» **DATASET EXTRACT**:
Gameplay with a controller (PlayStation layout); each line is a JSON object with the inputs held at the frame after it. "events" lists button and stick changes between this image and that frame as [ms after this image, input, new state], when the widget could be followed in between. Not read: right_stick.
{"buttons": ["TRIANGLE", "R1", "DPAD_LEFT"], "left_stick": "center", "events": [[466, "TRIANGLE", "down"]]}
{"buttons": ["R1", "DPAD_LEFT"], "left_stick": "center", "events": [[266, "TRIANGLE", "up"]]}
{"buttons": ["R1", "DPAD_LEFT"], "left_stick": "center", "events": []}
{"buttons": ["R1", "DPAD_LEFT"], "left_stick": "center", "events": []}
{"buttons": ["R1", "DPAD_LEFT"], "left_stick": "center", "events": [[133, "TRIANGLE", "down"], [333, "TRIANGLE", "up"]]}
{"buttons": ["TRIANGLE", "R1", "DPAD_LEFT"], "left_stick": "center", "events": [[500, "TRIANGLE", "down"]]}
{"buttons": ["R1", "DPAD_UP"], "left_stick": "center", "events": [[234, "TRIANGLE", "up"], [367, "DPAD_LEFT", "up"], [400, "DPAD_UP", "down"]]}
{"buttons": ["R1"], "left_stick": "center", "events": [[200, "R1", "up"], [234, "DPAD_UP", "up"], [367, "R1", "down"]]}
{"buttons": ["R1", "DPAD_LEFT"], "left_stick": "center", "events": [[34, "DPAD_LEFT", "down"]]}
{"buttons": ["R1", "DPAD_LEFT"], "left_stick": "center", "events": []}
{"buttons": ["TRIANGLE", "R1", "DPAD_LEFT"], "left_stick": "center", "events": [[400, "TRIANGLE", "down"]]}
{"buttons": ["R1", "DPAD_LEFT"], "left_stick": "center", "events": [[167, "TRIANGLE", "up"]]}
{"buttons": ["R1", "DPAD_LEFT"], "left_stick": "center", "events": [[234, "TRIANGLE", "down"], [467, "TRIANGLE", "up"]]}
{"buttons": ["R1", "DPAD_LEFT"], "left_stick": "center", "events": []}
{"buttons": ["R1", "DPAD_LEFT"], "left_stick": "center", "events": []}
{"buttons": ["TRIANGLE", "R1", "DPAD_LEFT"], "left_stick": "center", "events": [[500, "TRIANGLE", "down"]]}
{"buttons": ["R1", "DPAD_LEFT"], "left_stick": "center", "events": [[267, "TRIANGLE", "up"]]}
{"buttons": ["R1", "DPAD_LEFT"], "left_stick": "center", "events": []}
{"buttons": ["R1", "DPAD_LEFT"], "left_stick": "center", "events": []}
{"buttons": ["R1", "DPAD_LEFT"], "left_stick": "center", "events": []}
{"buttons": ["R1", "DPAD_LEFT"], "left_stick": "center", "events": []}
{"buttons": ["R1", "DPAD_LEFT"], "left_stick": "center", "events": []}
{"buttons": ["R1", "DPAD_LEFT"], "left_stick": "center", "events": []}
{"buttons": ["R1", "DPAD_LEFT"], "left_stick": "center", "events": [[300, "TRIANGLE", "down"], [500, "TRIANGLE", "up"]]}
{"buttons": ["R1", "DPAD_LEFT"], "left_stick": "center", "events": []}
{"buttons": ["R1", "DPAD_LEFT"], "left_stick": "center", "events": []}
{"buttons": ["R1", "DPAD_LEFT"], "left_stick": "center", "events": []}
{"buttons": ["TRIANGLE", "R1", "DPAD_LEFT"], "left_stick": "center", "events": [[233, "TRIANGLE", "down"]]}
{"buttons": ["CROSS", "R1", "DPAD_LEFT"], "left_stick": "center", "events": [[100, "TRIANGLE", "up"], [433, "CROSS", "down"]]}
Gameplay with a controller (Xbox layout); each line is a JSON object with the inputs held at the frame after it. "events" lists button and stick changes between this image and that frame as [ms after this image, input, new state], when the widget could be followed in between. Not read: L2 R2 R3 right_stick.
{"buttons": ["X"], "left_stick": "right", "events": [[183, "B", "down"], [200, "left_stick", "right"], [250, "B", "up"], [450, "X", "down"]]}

» **WHAT IS BEING ASKED**:
Nothing in the material may be left out; write it all out verbatim.

» **YOUR RESPONSE**:
Gameplay with a controller (PlayStation layout); each line is a JSON object with the inputs held at the frame after it. "events" lists button and stick changes between this image and that frame as [ms after this image, input, new state], when the widget could be followed in between. Not read: right_stick.
{"buttons": ["TRIANGLE", "R1", "DPAD_LEFT"], "left_stick": "center", "events": [[466, "TRIANGLE", "down"]]}
{"buttons": ["R1", "DPAD_LEFT"], "left_stick": "center", "events": [[266, "TRIANGLE", "up"]]}
{"buttons": ["R1", "DPAD_LEFT"], "left_stick": "center", "events": []}
{"buttons": ["R1", "DPAD_LEFT"], "left_stick": "center", "events": []}
{"buttons": ["R1", "DPAD_LEFT"], "left_stick": "center", "events": [[133, "TRIANGLE", "down"], [333, "TRIANGLE", "up"]]}
{"buttons": ["TRIANGLE", "R1", "DPAD_LEFT"], "left_stick": "center", "events": [[500, "TRIANGLE", "down"]]}
{"buttons": ["R1", "DPAD_UP"], "left_stick": "center", "events": [[234, "TRIANGLE", "up"], [367, "DPAD_LEFT", "up"], [400, "DPAD_UP", "down"]]}
{"buttons": ["R1"], "left_stick": "center", "events": [[200, "R1", "up"], [234, "DPAD_UP", "up"], [367, "R1", "down"]]}
{"buttons": ["R1", "DPAD_LEFT"], "left_stick": "center", "events": [[34, "DPAD_LEFT", "down"]]}
{"buttons": ["R1", "DPAD_LEFT"], "left_stick": "center", "events": []}
{"buttons": ["TRIANGLE", "R1", "DPAD_LEFT"], "left_stick": "center", "events": [[400, "TRIANGLE", "down"]]}
{"buttons": ["R1", "DPAD_LEFT"], "left_stick": "center", "events": [[167, "TRIANGLE", "up"]]}
{"buttons": ["R1", "DPAD_LEFT"], "left_stick": "center", "events": [[234, "TRIANGLE", "down"], [467, "TRIANGLE", "up"]]}
{"buttons": ["R1", "DPAD_LEFT"], "left_stick": "center", "events": []}
{"buttons": ["R1", "DPAD_LEFT"], "left_stick": "center", "events": []}
{"buttons": ["TRIANGLE", "R1", "DPAD_LEFT"], "left_stick": "center", "events": [[500, "TRIANGLE", "down"]]}
{"buttons": ["R1", "DPAD_LEFT"], "left_stick": "center", "events": [[267, "TRIANGLE", "up"]]}
{"buttons": ["R1", "DPAD_LEFT"], "left_stick": "center", "events": []}
{"buttons": ["R1", "DPAD_LEFT"], "left_stick": "center", "events": []}
{"buttons": ["R1", "DPAD_LEFT"], "left_stick": "center", "events": []}
{"buttons": ["R1", "DPAD_LEFT"], "left_stick": "center", "events": []}
{"buttons": ["R1", "DPAD_LEFT"], "left_stick": "center", "events": []}
{"buttons": ["R1", "DPAD_LEFT"], "left_stick": "center", "events": []}
{"buttons": ["R1", "DPAD_LEFT"], "left_stick": "center", "events": [[300, "TRIANGLE", "down"], [500, "TRIANGLE", "up"]]}
{"buttons": ["R1", "DPAD_LEFT"], "left_stick": "center", "events": []}
{"buttons": ["R1", "DPAD_LEFT"], "left_stick": "center", "events": []}
{"buttons": ["R1", "DPAD_LEFT"], "left_stick": "center", "events": []}
{"buttons": ["TRIANGLE", "R1", "DPAD_LEFT"], "left_stick": "center", "events": [[233, "TRIANGLE", "down"]]}
{"buttons": ["CROSS", "R1", "DPAD_LEFT"], "left_stick": "center", "events": [[100, "TRIANGLE", "up"], [433, "CROSS", "down"]]}
Gameplay with a controller (Xbox layout); each line is a JSON object with the inputs held at the frame after it. "events" lists button and stick changes between this image and that frame as [ms after this image, input, new state], when the widget could be followed in between. Not read: L2 R2 R3 right_stick.
{"buttons": ["X"], "left_stick": "right", "events": [[183, "B", "down"], [200, "left_stick", "right"], [250, "B", "up"], [450, "X", "down"]]}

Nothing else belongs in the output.